As every boardgame which we like a lot, the Game of Innovations has its rules too, very similar to all the other rules of the classic board games. Lets take for example rules of very classic board game, game of the year 2007 – Power grid.
1. Contents
- 1 two-sided board: Germany / U.S.A. with scoring track, player order and resource market
- 132 wooden houses in 6 colors: 22 per player
- 84 wooden resource tokens: 24 coal (brown), 24 oil (black), 24 garbage (yellow),
12 uranium (red) - money (in Elektro)
- rules sheet
In our cases the contents are the current market situation:
- Board is the market the company is operating
- Wooden houses are all the available competitors on the market and their current and future position
- Wooden resources are pretty much the resources of people, systems, advertising places, etc.
- Money are the same in the boardgame as in real with the same importance
- Rules sheet is the official rules that the companies needs to obey – regulation, legislation, etc…
2. Goal
Each player represents a power company, which works to supply electricity to cities. During the game, each player buys power plants at auction, buys resources to produce
electricity in those power plants, and builds a network of cities to supply with electricity from his power plants. In the end, the player who supplies the most cities with
power wins the game.
So simple. But do the current companies have always the goal? Ofc, being the leader in central and eastern europe…. etc. But leader in what? Most players? Most active players? Cheapest acquisiton price? Best product? Best customer loyalty? Smoothest user journeys? Most innovative approach? Hmmm…
3. Preparation
- Place the board in the middle of the table, choosing the side you wish to play on. The map is separated into 6 areas, each with 7 cities. In each game, the players
choose which areas they will play in. We recommend one area per player. Of course, the areas chosen must be adjacent. During the game, every player can play in
all the chosen areas. - Each player takes an overview card, the wooden houses of one color and 50 Elektro.
- Each player places one of his houses left of the 1 on the scoring track and one on the player order. At the beginning of the game, players draw lots for player order.
- The large spaces at the bottom of the board represent the resource market. At the beginning of the game, place 3 coal on spaces 1 to 8; 3 oil on spaces 3 to 8; and 3
garbage on spaces 7 and 8. None of these resources is ever placed on spaces 10 to 16. Place 1 uranium on each of the spaces 14 and 16. Thus, at the beginning of the
game, the cheapest coal costs 1 Elektro, the cheapest oil costs 3 Elektro, the cheapest garbage costs 7 Elektro and the cheapest uranium costs 14. During the game,
players will place new supplies of coal, oil, and garbage on spaces 1 to 8 (up to a maximum of three tokens of each per space), and a maximum of 1 uranium token
per space on spaces 1 to 16. - Place the remaining resources as a supply near the board.

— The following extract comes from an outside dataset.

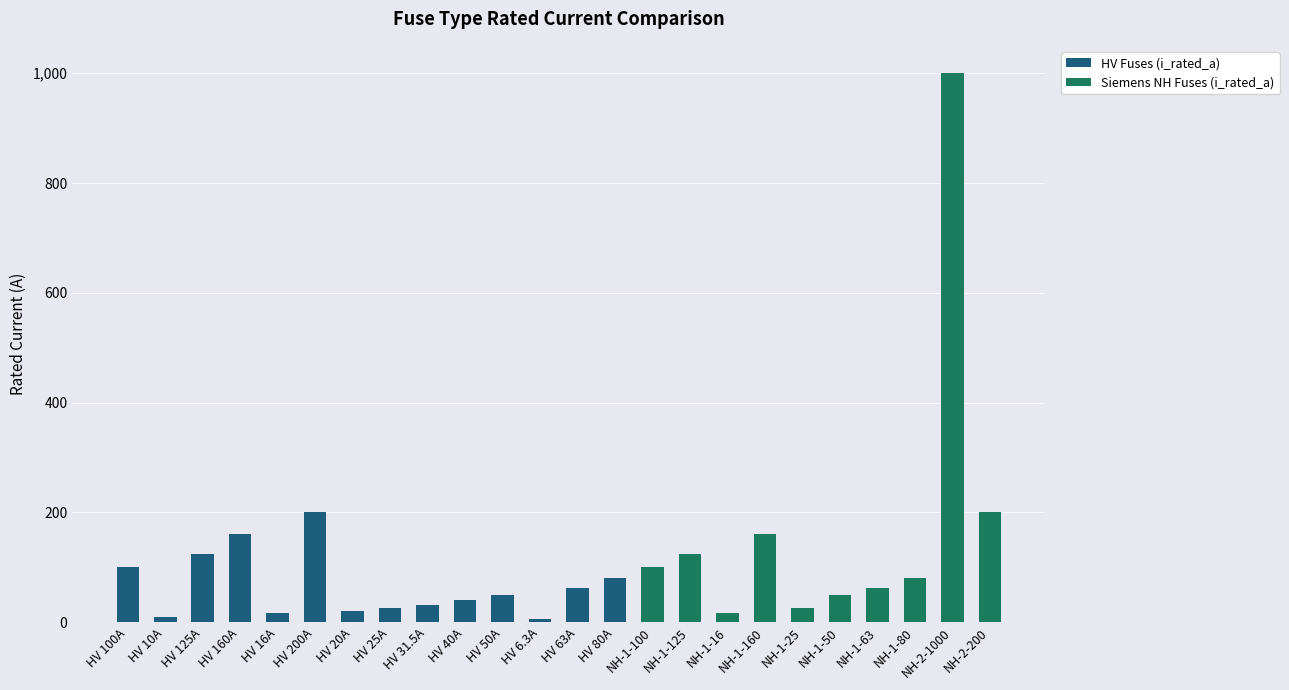

What is the maximum value for HV Fuses (i_rated_a)?

200.0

- Take the power plant cards numbered 03 to 10 and place them near the board in two horizontal rows. These power plants are an array of 2 x 4 cards (the power plant
market). In the upper row, place power plants numbered 03 to 06 in ascending order, left to right, beginning with the least expensive; this is the actual market. In the
lower row, place power plants numbered 07 to 10 in ascending order, left to right; this is the future market. When players add new power plants to the power plant
market, players rearrange all power plants in the power plant market in ascending order with the 4 cheapest plants in the actual market. - Remove the »Step 3« card and the ecological power plant number 13 from the card deck, shuffle the remaining power plant cards, and place them face down as a
supply stack near the board. Place the »Step 3« card face down under the stack and the ecological power plant number 13 face down on top of the stack.

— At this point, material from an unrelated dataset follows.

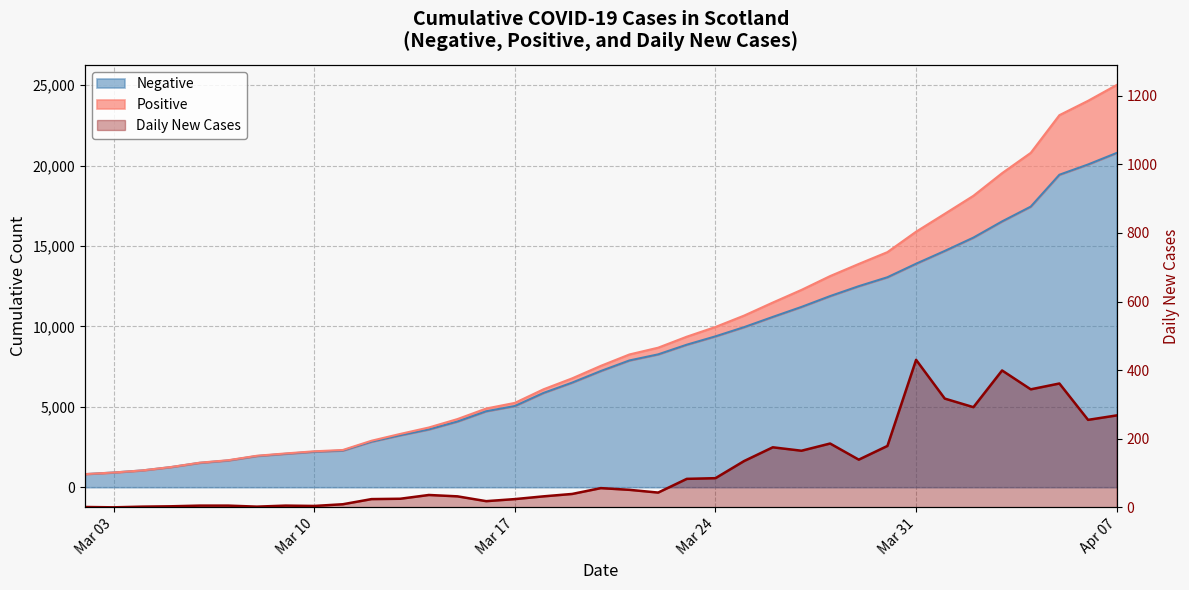

What is the highest value of the Negative series?

20793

Bit too long I know, but sooo important. And we have seen during our past experiences companies that had all the contents ready, had set the goal, but didnt focus the right time for preparation and started to run, unfortunatelly wrong direction. Havent done the important market research and analysis. Havent decided on the best strategy taken in consideration all the aspects of the market – strenght of the competitors, where do they stand on the board, the availiable resources, and havent thought about the backup plans if the main strategy fails.